…then it could be time to narrow your focus.
(This is a brain dump post and will be of little interest to anyone. You have been warned.)
That’s sort of what I’m doing. I’ve spent quite a time wanting to pursue so many different avenues of (potential) career and hobby interest that I end up getting bogged down with the weight of all the options. It’s in that state that I make progress in no direction at all. So I’ve whittled it down a bit: what is important for me to pursue?
Writing: but what type of writing? It’s true that writing for women’s weeklies can burn your creative soul to a crisp but that it is a potentially lucrative and steady arena for publication. What to do? It is not a priority. It is the distraction when the ‘real’ writing isn’t happening. It is fast-food. A candy bar.

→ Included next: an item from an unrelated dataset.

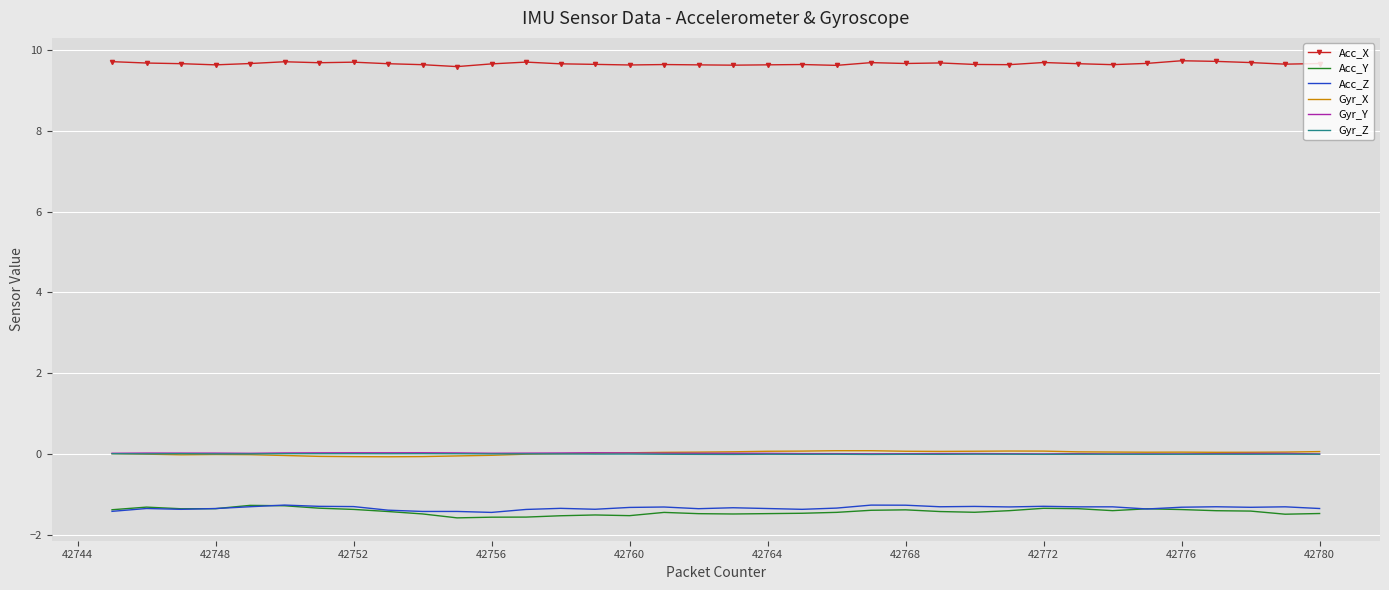

Which series has the widest spread of values?

Acc_Y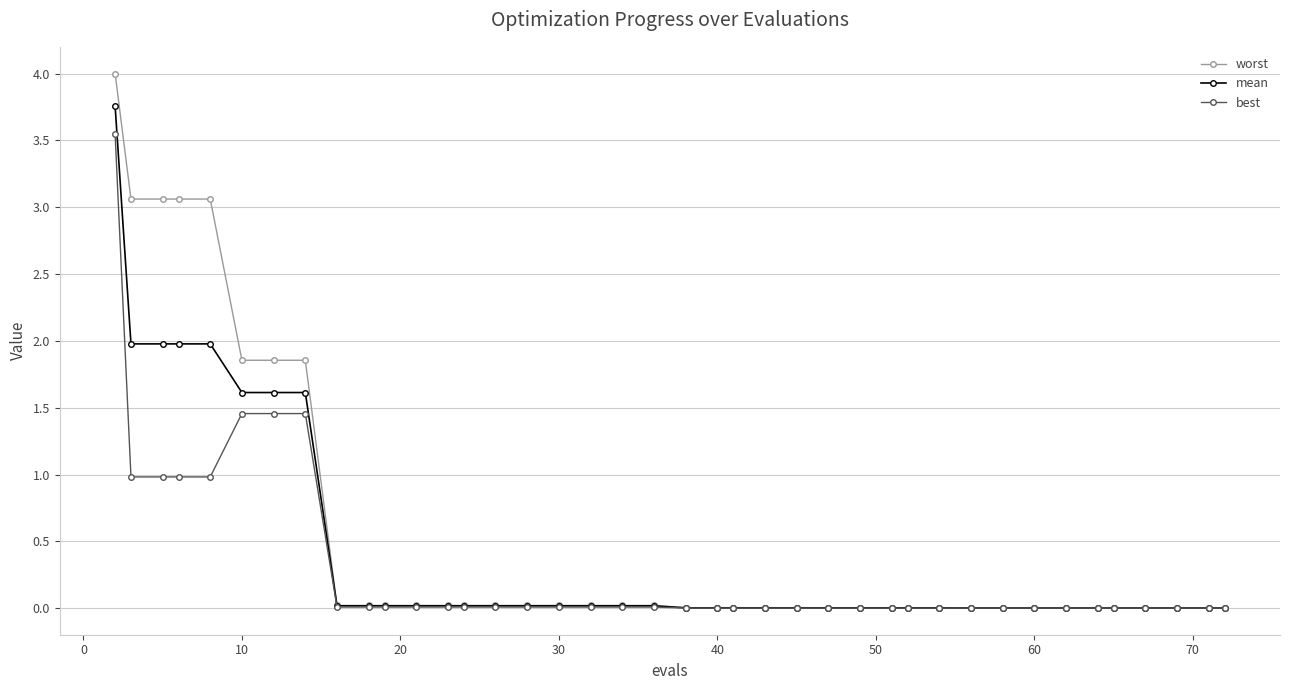

Rank the series by their maximum value, from highest to lowest.

worst, mean, best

Not an area – at least not for me – to focus too much energy.
Book writing and competitions hold far more of my interest and attention. Focus there and let the other stuff fall in when I need the constructive distraction or exercise. Before analysing the areas I enjoy, each was fighting for attention and in that muddled mess I found nothing stood out enough to work on with real focus. It was all equal noise – and too easy to drown out completely. Now the projects know their place in the pack.
Of course, this pecking order has a flaw: the writing course I’m on is currently focused on those soul-zapping, intellect-stunting women’s publications. So, the primary focus needs to be for me to just get through it until the next assignment takes a different path. It would seem that this invalidates the order of my plan, but in fact just knowing that there is a plan is tremendously helpful. It’s like seeing the island on the horizon – there are still miles to go before I reach it, but the waves somehow seem a bit smaller for knowing where the shore is.
Code: Hot damn! I love code. There is so much I want to learn and do. I seem to have a general knack for the whole CSS/XHTML cross-browser/cross-platform thing, and that will remain in my forefront, although a pace behind the writing. I have the desire to learn PHP, Code Ignitor, and other geeky mojo, but these will have to be indulgences in the vein of having a hobby. WriteRelief is the exception to new code/geek projects, as it is already in development motion, is involved with writing, and a damn fine service in the works. However, it cannot become my reason to drop writing in favour of learning new stuff. The ‘stuff’ will have to fit in as a hobby. It is all too easy to be completely distracted by something you enjoy. I require discipline here.
Music: Part of my life in the states involved always having a PA set up and a drummer in the house. Aaron and I made musical noise with some regularity and I miss that. I now live in a flat, not a detached house, and cannot indulge in that sort of creativity without upsetting neighbours. I would love to channel this into learning Reason as music is an important part of my creative self. This too, is being categorised as a hobby interest. The writing still comes first, no matter what.
Art: I don’t paint as often as I should and that’s fine right now. The art part of me needs to be resuscitated, but not now. Some things just need to be stored in a precious box on the shelf for another time. Clearly, I have plenty to work on without it.
Photography: I am really loving the growth I’ve acheived in this area over the past couple of years. I’ve always loved to take pictures but now I’m understanding what makes a good shot, how to post-process for better colour and sharpness, and beginning to understand what all those other settings on the camera are for. I’m finally craving a better tool to use – perhaps a Canon or Nikon digital SLR, but these are not inexpensive tinker toys. I think I’ve got enough under my belt to take my photography to the next level, but making some money (through writing) is necessary to warrant such an upgrade. (I have fortunately left my credit cards to gather dust for most of nearly two years and though it would be easy enough to get the camera I want with credit, it is not so easy to pay for it. I’m becoming way too sensible for my age.)
That’s about it. For now. I needed to dump this out somewhere and my blog seemed a logical place for it.
I have been given an incredible opportunity to do what it is that I enjoy, but as you can see, I enjoy too many things! With any luck, this loose prioritising can get me on track and rocketing towards success – which for me, is enjoying what I do and being able to pay for the privilege of doing it. I think I can manage that. I see my island.
Now it’s off for a mid-morning shower, then some lunch with the in-laws.